PASSAGE PROVIDED
= = = = =
Sunday, June 04, 2006

cellular

What glorious fun this film is! The tag line goes "if the line goes dead, so does she…." Delightfully B movie schlock and that is exactly what you get in this efficient 89-minute telecommunications thriller. If the film reminds you of Phone Booth about a psycho sniper who pins smooth talking city slicker Stu (Colin Farrell was uber cool) to a phone booth, it is but natural, as Larry Cohen has writing credits on both the films.
The film starts with Jessica, a science teacher, (if we had teachers that looked like Kim Bassinger, we would be a nation of Einsteins) who sees her son off to school and returns home only to be kidnapped by wicked kidnappers led by the evilest of them all, Ethan (Jason Statham). She is whisked away to a safe house and held captive in an attic. There is a wall phone in the attic, which Ethan smashes with a hammer. Jessica is not science teacher for nothing and she manages to connect a couple of wires together and place a random call to Ryan, a beach bum immersed in bikini research on the beach.
Something about Jessica’s voice convinces Ryan to help. Then starts cat and mouse game involving the high-octane car chases that would have been brain numbing by itself. It is the sly humour and believable situations and reactions that make the movie a happy viewing experience.
= = = = =
WHAT TO WORK ON
a) Please quote the film review, starting with "What glorious fun" and going on through "both the films.".
b) Summarize the film review in two sentences.
You won't need the rows for any of this.

EXCERPTED DATA
= = = = =
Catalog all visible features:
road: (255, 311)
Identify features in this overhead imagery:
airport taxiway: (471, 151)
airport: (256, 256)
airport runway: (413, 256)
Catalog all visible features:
= = = = =
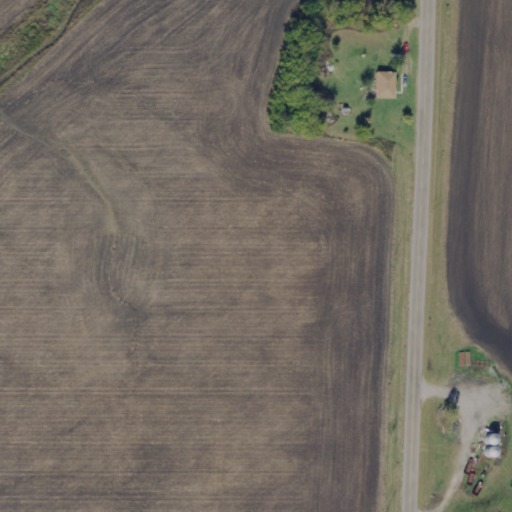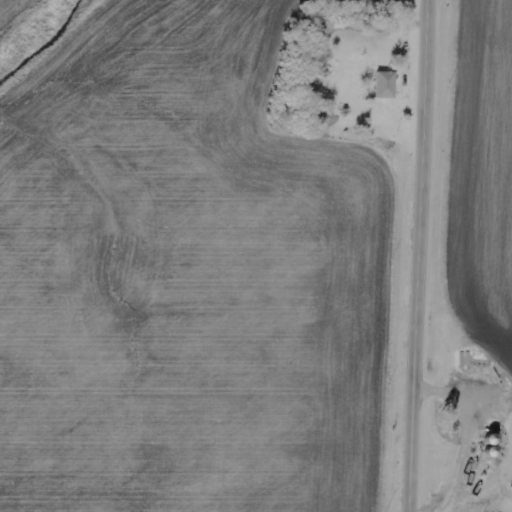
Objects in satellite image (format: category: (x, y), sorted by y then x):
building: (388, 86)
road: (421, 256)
= = = = =
ANSWERS FOR THE EXERCISE
a)
What glorious fun this film is! The tag line goes "if the line goes dead, so does she…." Delightfully B movie schlock and that is exactly what you get in this efficient 89-minute telecommunications thriller. If the film reminds you of Phone Booth about a psycho sniper who pins smooth talking city slicker Stu (Colin Farrell was uber cool) to a phone booth, it is but natural, as Larry Cohen has writing credits on both the films.

b) The review calls Cellular an efficient, gloriously fun 89-minute B-movie telecommunications thriller and notes that Larry Cohen has writing credits on both it and Phone Booth. In it, science teacher Jessica is kidnapped by a gang led by Ethan and held in an attic, where she connects wires from a smashed phone to call Ryan, a beach bum who agrees to help, and the review credits the film's sly humor and believable situations and reactions for making it a happy viewing experience.